Ich hab oben und unten, WENN zb wegen nes Ladeschirms alles Schwarz ist, hellere Bereiche, wenn ich genau hinschaue. In Games oder im Alltag beim Arbeiten merke ich davon nichts. Ich weiß nicht, ob es in der Preisklasse irgendein Modell mit Deinen Wunschdaten gibt, bei dem man so was ausschließen kann.


----------



## Brokensword (13. März 2020)

Update:
Bei Ebay gibts momentan die Powerspring Aktion und da hab ich mir den IPS Acer 10% billiger gekauft.
Bin absolut zufrieden mit dem Gerät, hat mich fast genauso viel gekostet, wie mein alter, aber von der Qualität her ein ganz anderes Level.
Kann die negativen Bewertungen/Testspunkte nicht nachvollziehen, liegt vielleicht auch daran, dass ich es nicht besser kenne.


----------



## Herbboy (13. März 2020)

Brokensword schrieb:


> Update:
> Bei Ebay gibts momentan die Powerspring Aktion und da hab ich mir den IPS Acer 10% billiger gekauft.
> Bin absolut zufrieden mit dem Gerät, hat mich fast genauso viel gekostet, wie mein alter, aber von der Qualität her ein ganz anderes Level.
> Kann die negativen Bewertungen/Testspunkte nicht nachvollziehen, liegt vielleicht auch daran, dass ich es nicht besser kenne.


 Entweder da, oder du hast kein Pech gehabt.
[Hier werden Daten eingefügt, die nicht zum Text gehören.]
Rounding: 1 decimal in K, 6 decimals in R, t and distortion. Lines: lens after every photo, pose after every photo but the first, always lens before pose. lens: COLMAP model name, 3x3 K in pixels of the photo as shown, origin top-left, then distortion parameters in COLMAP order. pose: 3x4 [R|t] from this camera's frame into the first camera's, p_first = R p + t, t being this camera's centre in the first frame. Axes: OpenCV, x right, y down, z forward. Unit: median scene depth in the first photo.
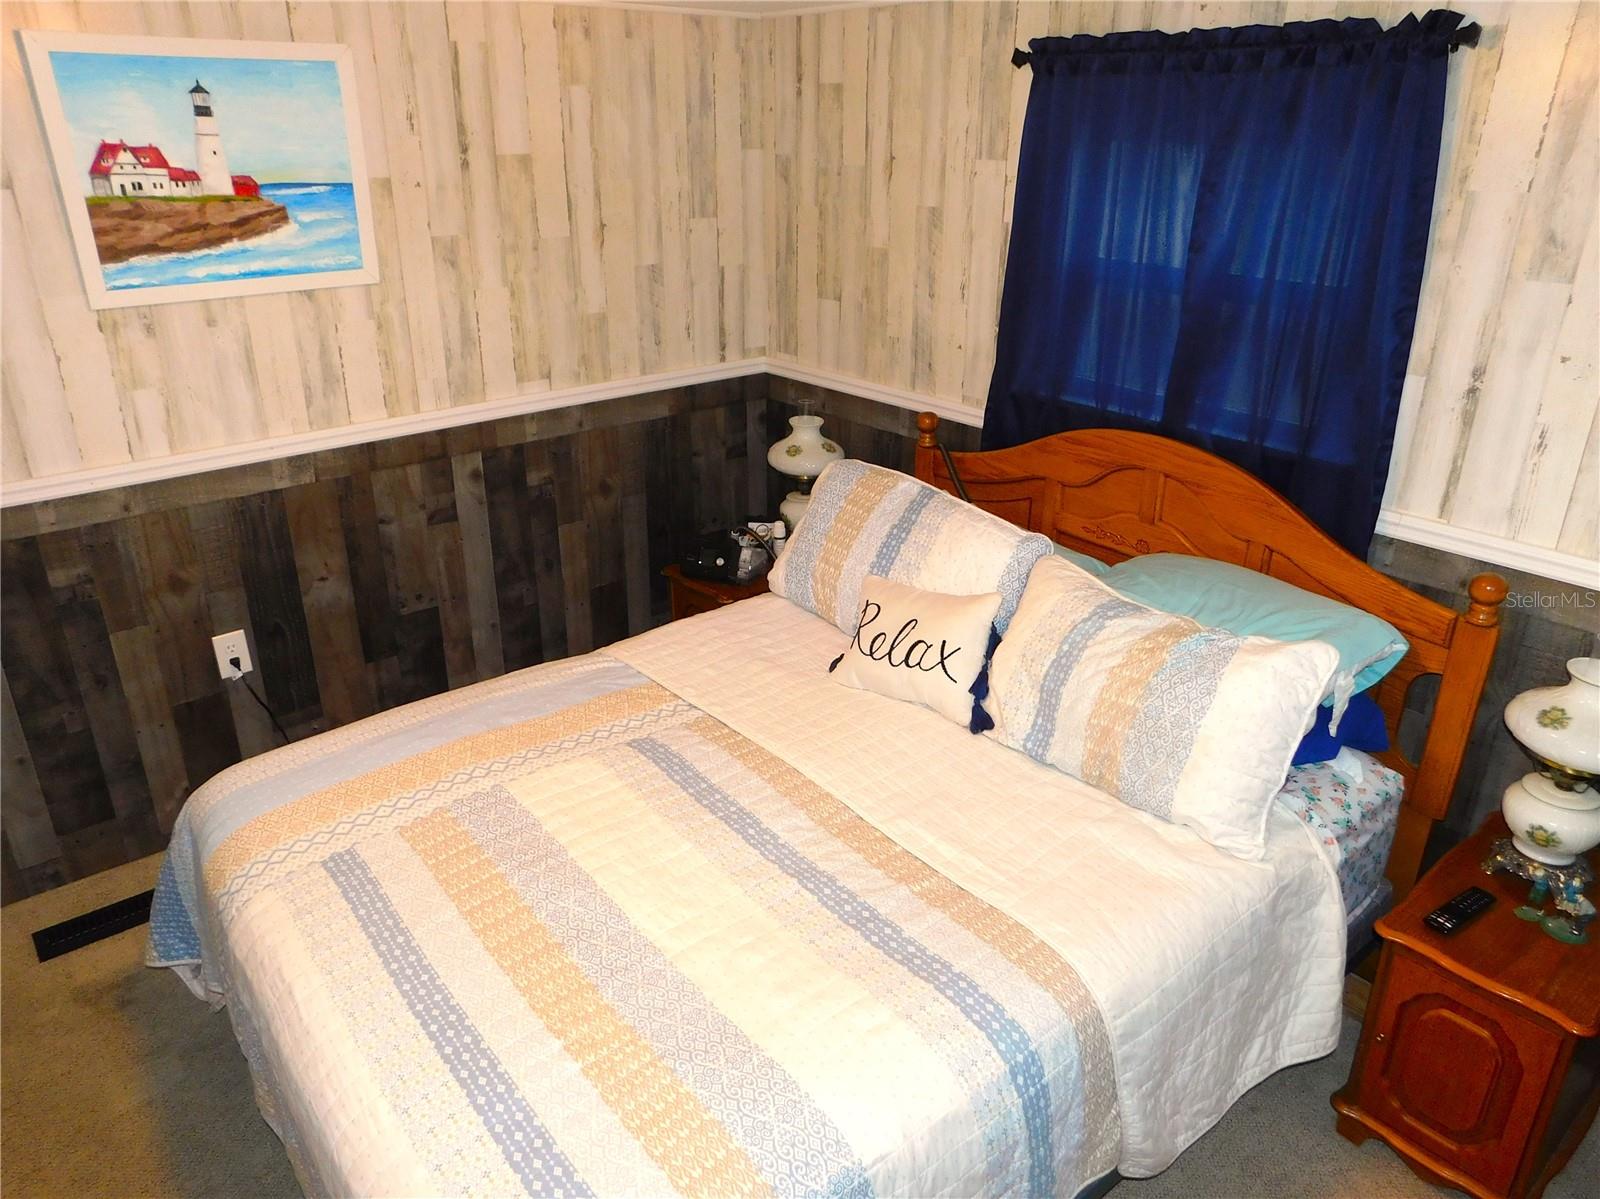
lens RADIAL K [[1094.0, 0, 797.3], [0, 1094.0, 594.0], [0, 0, 1]] dist [-0.067878, 0.050432]
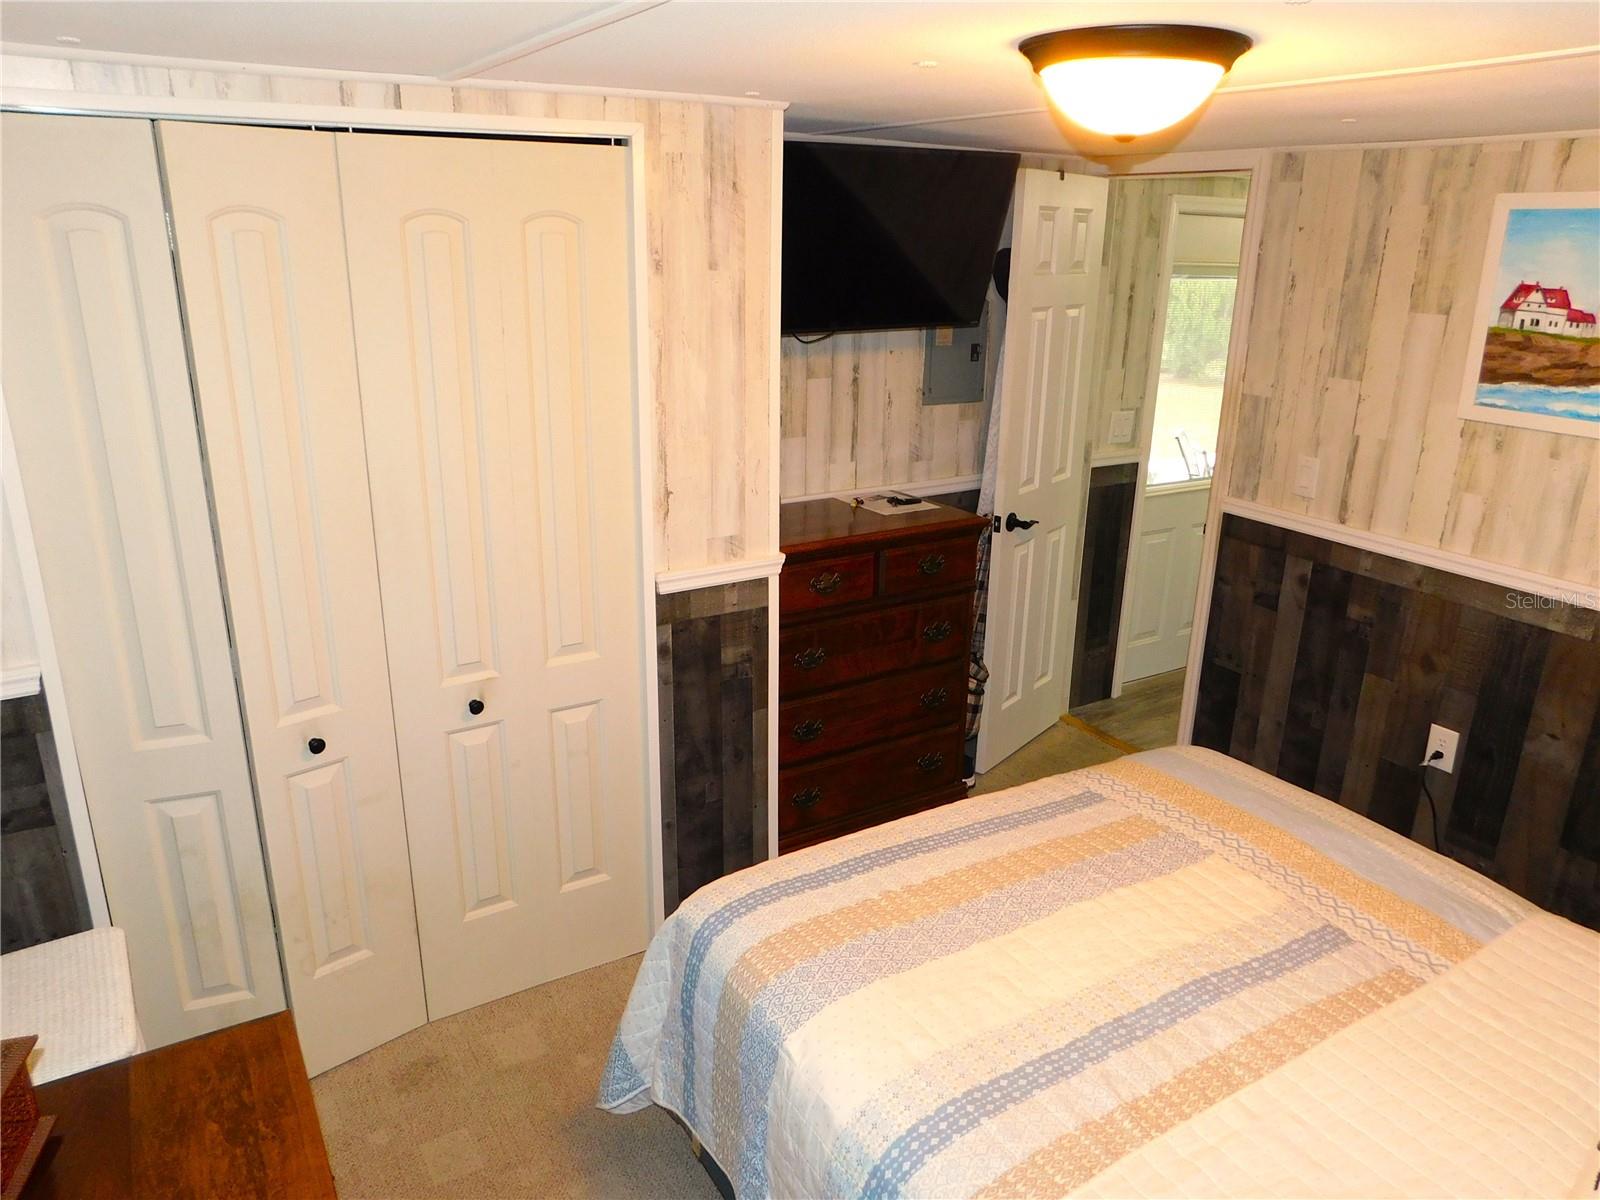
lens RADIAL K [[1094.0, 0, 797.3], [0, 1094.0, 594.5], [0, 0, 1]] dist [-0.067878, 0.050432]
pose [[-0.143161, 0.306906, -0.940911, 0.611331], [-0.411088, 0.846372, 0.338617, -0.201144], [0.900284, 0.435274, 0.004998, 0.424273]]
Viele negative Meinungen kommen halt von denen, die Pech hatten und ein schwaches Display erwischt haben. Wenn zB 5% der Displays "schlecht" sind, dann schreiben bestimmt fast alle der Betroffenen ne negative Meinung. Die, bei denen alles normal ist, schreiben halt seltener, und schon hast du bei 100 Käufern vlt 10-20 gute, aber auch 5 ganz schlechte Meinungen.


----------



## Brokensword (13. März 2020)

Ich habe auch Tests dazu gelesen/angesehen, in denen das HDR kritisiert wurde. Aber da ich noch nie HDR hatte, bin ich vollkommen zufrieden damit und habs ständig zusammen mit Gsync an.


----------